Directive 1
Answer these questions using the passage on multidimensional scaling:
(a) Which field does the term "scaling" come from?
(b) What four kinds of relational data are listed?
(c) In the global warming example, what number is assigned to "firmly believes in global warming"?
Directive 2
Translate this sentence from the passage on multidimensional scaling into Spanish: "Objects that are more similar (or have shorter distances) are closer together on the graph than objects that are less similar (or have longer distances)."
Directive 3
Reproduce word for word the part of the passage on multidimensional scaling that begins at the words "As you may be" and stops after "What is dimensionality?".

Selected extract
Exploratory Data Analysis > Multidimensional Scaling

**Contents:**

- What is Multidimensional Scaling?
- When to Use MDS
- A Simple Example
- Basic steps:
- Potential Pitfalls
- Notation
- History and Subtypes
- Multidimensional scaling vs. Factor Analysis
- Similar Techniques

## What is Multidimensional Scaling?

Multidimensional scaling is a **visual representation of distances or dissimilarities between sets of objects**. “Objects” can be colors, faces, map coordinates, political persuasion, or any kind of real or conceptual stimuli (Kruskal and Wish, 1978). Objects that are more similar (or have shorter distances) are closer together on the graph than objects that are less similar (or have longer distances). As well as interpreting dissimilarities as distances on a graph, MDS can also serve as a dimension reduction technique for high-dimensional data (Buja et. al, 2007).

The term **scaling **comes from psychometrics, where abstract concepts (“objects”) are assigned numbers according to a rule (Trochim, 2006). For example, you may want to quantify a person’s attitude to global warming. You could assign a “1” to “doesn’t believe in global warming”, a 10 to “firmly believes in global warming” and a scale of 2 to 9 for attitudes in between. You can also think of “scaling” as the fact that you’re essentially *scaling down the data *(i.e. making it simpler by creating lower-dimensional data). Data that is scaled down in dimension keeps similar properties. For example, two data points that are close together in high-dimensional space will also be close together in low-dimensional space (Martinez, 2005). The “**multidimensional**” part is due to the fact that you aren’t limited to two dimensional graphs or data. Three-dimensional, four-dimensional and higher plots are possible.

MDS is now used over a wide variety of disciplines. It’s use isn’t limited to a specific matrix or set of data; In fact, just about any matrix can be analyzed with the technique as long as the matrix contains some type of relational data (Young, 2013). Examples of relational data include correlations, distances, multiple rating scales or similarities.

As you may be able to tell from the short discussion above, MDS is very difficult to understand unless you have a basic understanding of matrix algebra and dimensionality. If you’re new to these concept, you may want to read these articles first:

What is dimensionality?

Raw data
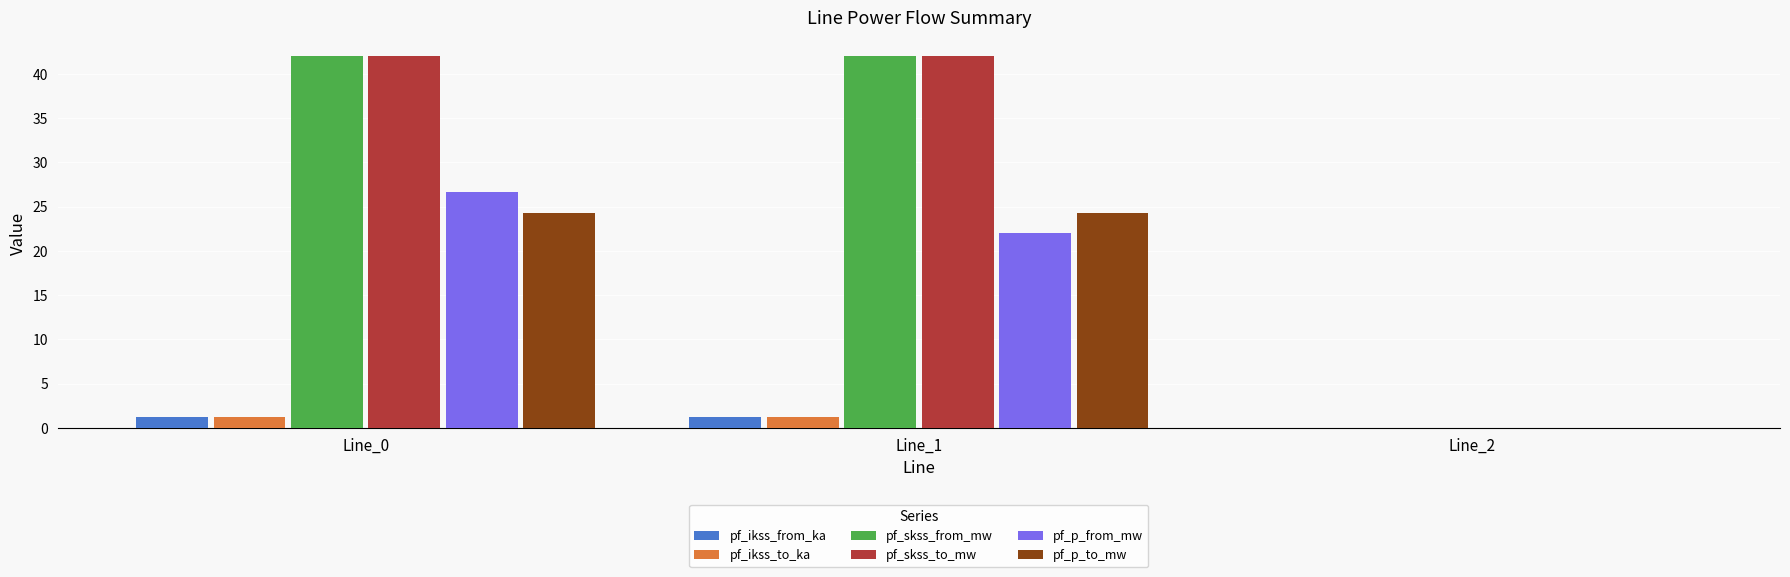

What is the sum of all pf_skss_from_mw values?

84.0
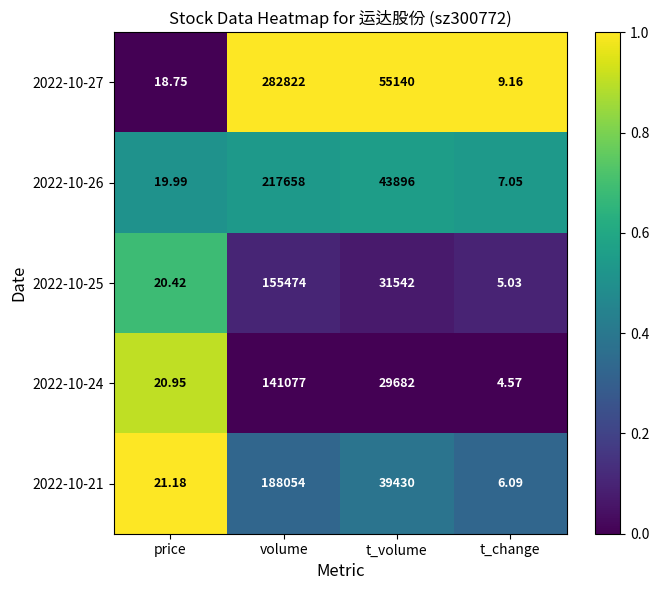

Which series has the largest total across all categories?

2022-10-27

Your solution 1
(a) Psychometrics.
(b) Correlations, distances, multiple rating scales and similarities.
(c) 10.

Your solution 2
Los objetos que son más similares (o que tienen distancias más cortas) están más cerca entre sí en el gráfico que los objetos que son menos similares (o que tienen distancias más largas).

Your solution 3
As you may be able to tell from the short discussion above, MDS is very difficult to understand unless you have a basic understanding of matrix algebra and dimensionality. If you’re new to these concept, you may want to read these articles first:

What is dimensionality?